━━ Records supplied ━━

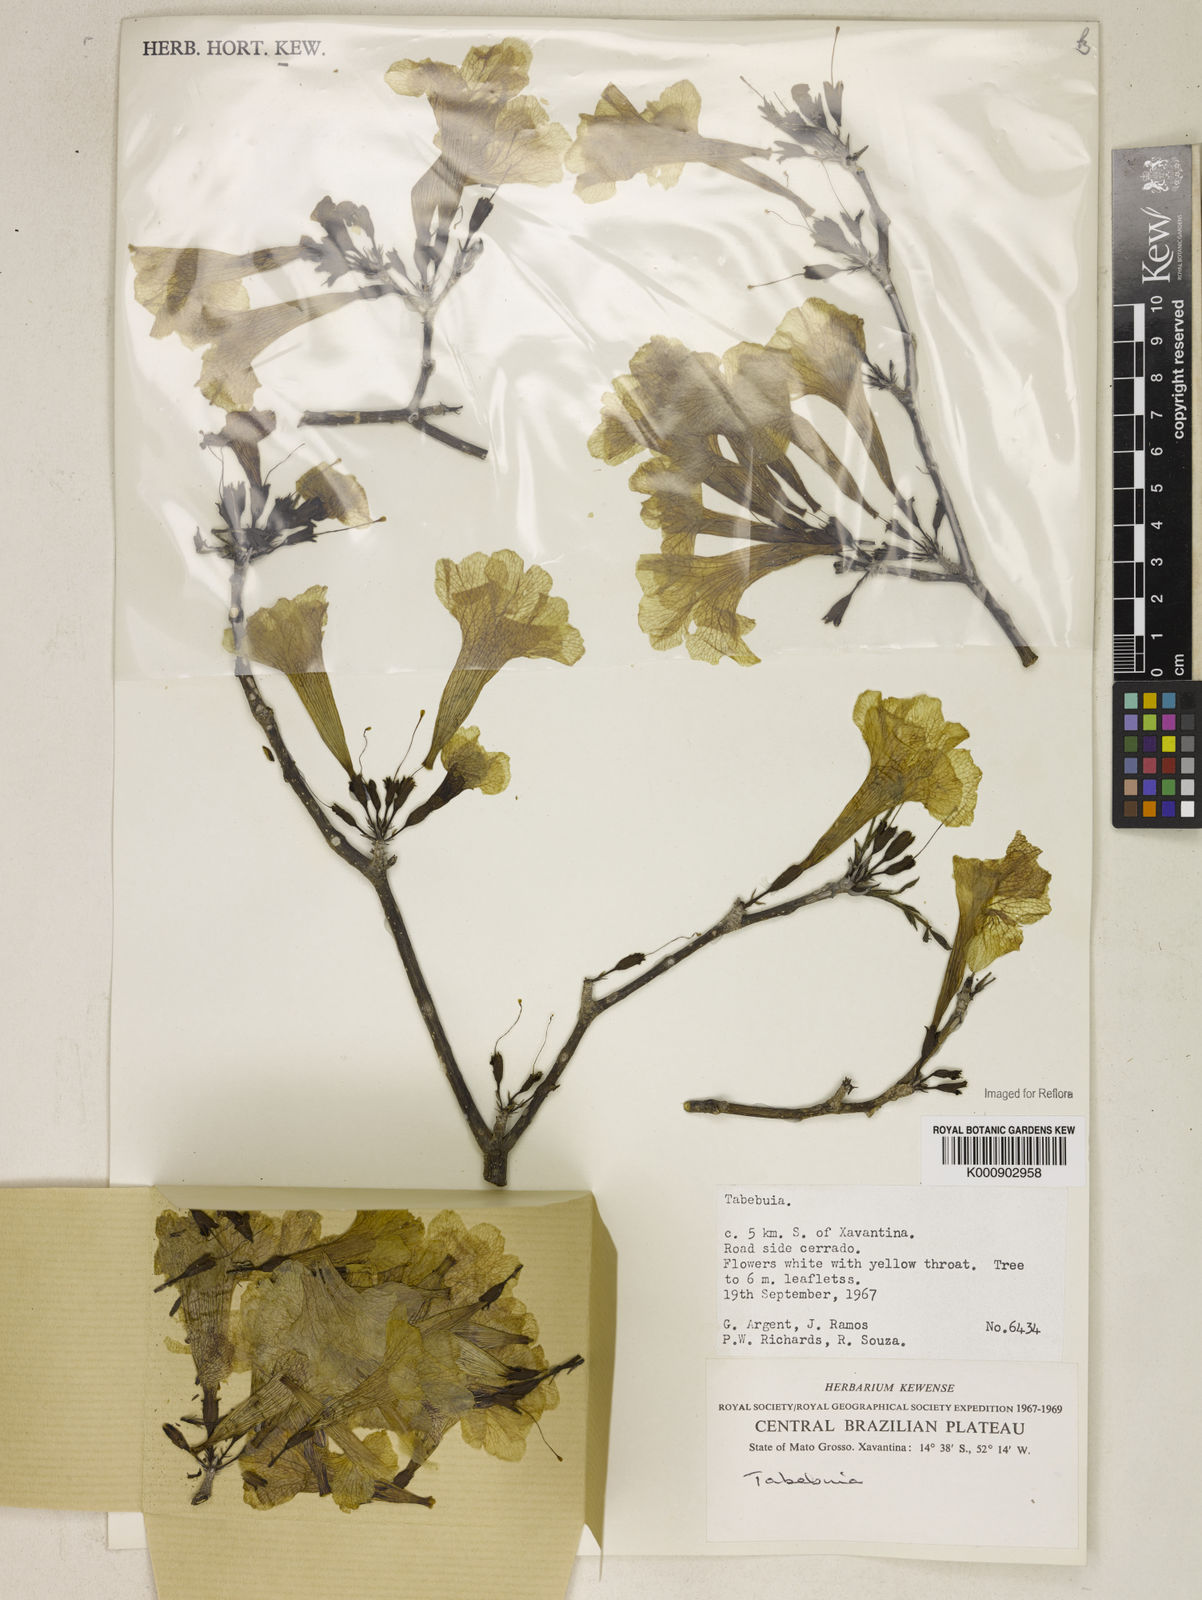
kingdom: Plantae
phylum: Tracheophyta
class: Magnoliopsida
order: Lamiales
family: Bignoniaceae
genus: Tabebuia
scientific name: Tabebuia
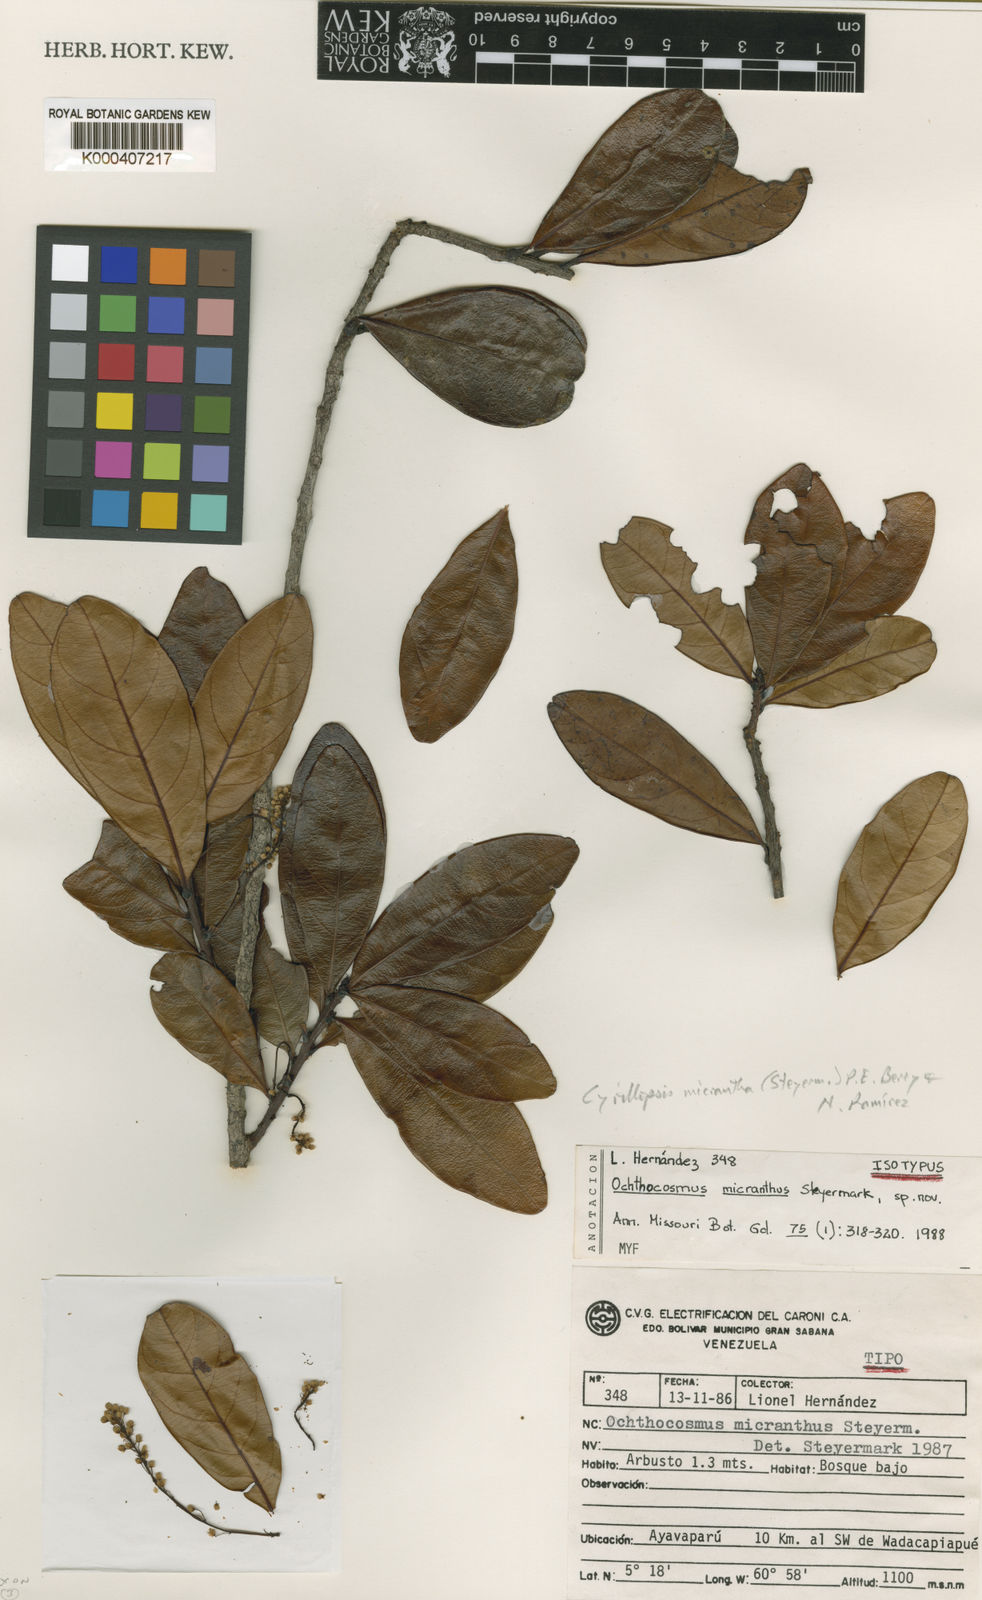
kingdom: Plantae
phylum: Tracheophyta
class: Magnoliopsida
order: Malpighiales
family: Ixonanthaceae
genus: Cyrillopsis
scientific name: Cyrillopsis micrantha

━━━

Task brief »
Copy every line above word for word, leaving out the pictures.

Written response »
kingdom: Plantae
phylum: Tracheophyta
class: Magnoliopsida
order: Lamiales
family: Bignoniaceae
genus: Tabebuia
scientific name: Tabebuia
kingdom: Plantae
phylum: Tracheophyta
class: Magnoliopsida
order: Malpighiales
family: Ixonanthaceae
genus: Cyrillopsis
scientific name: Cyrillopsis micrantha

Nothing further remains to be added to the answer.